Con il DPCM 17 dicembre 2021, previo parere favorevole del Garante Privacy, venivano aggiornate le disposizioni relative alle Certificazioni verdi con la possibilità di revoca che fino a qualche mese prima giaceva inattuata nel mero dispositivo dell’art. 8 DPCM 17 giugno 2021 e come ipotesi contemplata dall’Allegato B “Funzioni e servizi della Piattaforma Nazionale-DGC”, per il solo caso di nuova positività accertata al SARS-Cov-2 dopo avvenuta vaccinazione o guarigione (casi di reinfezione).

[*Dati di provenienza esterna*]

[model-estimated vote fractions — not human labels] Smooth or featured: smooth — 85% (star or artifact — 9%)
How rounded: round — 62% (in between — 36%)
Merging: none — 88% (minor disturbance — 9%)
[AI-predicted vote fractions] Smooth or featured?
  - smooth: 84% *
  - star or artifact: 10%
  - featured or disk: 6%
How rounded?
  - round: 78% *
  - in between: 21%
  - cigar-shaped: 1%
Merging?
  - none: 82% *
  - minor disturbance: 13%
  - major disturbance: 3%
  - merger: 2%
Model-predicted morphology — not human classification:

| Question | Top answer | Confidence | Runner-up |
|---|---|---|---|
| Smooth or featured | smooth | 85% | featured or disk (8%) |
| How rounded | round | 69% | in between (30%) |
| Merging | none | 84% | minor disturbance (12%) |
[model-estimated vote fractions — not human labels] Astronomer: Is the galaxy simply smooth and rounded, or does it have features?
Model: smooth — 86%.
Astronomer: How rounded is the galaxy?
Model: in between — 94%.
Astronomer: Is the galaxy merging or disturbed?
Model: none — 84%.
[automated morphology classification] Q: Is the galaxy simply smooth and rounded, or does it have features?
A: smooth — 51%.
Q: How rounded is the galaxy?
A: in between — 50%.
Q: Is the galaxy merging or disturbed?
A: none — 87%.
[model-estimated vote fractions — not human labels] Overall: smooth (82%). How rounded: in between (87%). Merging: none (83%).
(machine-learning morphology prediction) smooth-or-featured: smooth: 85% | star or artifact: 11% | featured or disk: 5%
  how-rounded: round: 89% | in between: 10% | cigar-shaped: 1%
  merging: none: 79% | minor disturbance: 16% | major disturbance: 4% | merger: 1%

Le liste di revoca del Green Pass sono state espressamente previste dall’art. 4 del Regolamento (UE) 2021/953, in forza del quale “La Commissione e gli Stati membri istituiscono e mantengono un quadro di fiducia per il certificato COVID digitale dell’UE”. Tale quadro è fondato su un’infrastruttura a chiave pubblica e sistemi interoperabili per il rilascio e la verifica affidabili e sicuri dell’autenticità, della validità e dell’integrità dei certificati e per l’individuazione di frodi e falsificazioni (considerando 22). Volendo dare seguito ed attuazione a tale tracciato, ora le ipotesi che portano all’inserimento nella lista di revoca sono state ampliate e contemplano anche le certificazioni “rilasciate od ottenute in maniera fraudolenta o a seguito della sospensione di una partita di vaccino anti COVID-19 risultata difettosa”.
Certamente, dover garantire – come si sarebbe dovuto fare fin dal momento della progettazione – la rettifica e l’aggiornamento dei dati è una misura conforme al principio di esattezza. Ma anche qui, tutto rischia di restare relegato all’interno della teoria e nell’alveo delle buone intenzioni. Anche perché i riscontri operativi dicono altro.
Sul piano operativo, infatti, nonostante l’implementazione di tale nuova funzione alcuni soggetti positivi e in isolamento si sono ritrovati a vedere che il proprio Green Pass si manteneva valido e non revocato. E se alcune ASL, per loro stessa ammissione, hanno addirittura riconosciuto che “Il grande numero di persone che risultano positive al tampone effettuato negli ultimi giorni non permette agli operatori di Sanità Pubblica di essere sempre tempestivi nella loro presa in carico e nel loro isolamento”, si possono solo immaginare le sorti delle comunicazioni finalizzate all’inserimento nelle liste di revoca.
C’è però uno scenario differente e ben più grave che riguarda una carenza macroscopica in sede di progettazione. All’interno delle circostanze che determinano la revoca del Green Pass non è menzionata l’ipotesi di essere destinatari di un provvedimento di quarantena da parte del Dipartimento di prevenzione della ASL.
Ciò significa che in caso di contatto stretto da cui deriva un obbligo di quarantena, il Green Pass non è revocabile: provare per credere.
E questo non deriva da un errore, un ritardo o un incidente a valle da ricondurre ad una fase operativa e d’attuazione. Il problema è strategico: la norma non ha neanche previsto questa evenienza.
Con buona pace di logiche by design e delle più elementari basi di logica e coerenza. E con tutti i problemi che ne deriveranno.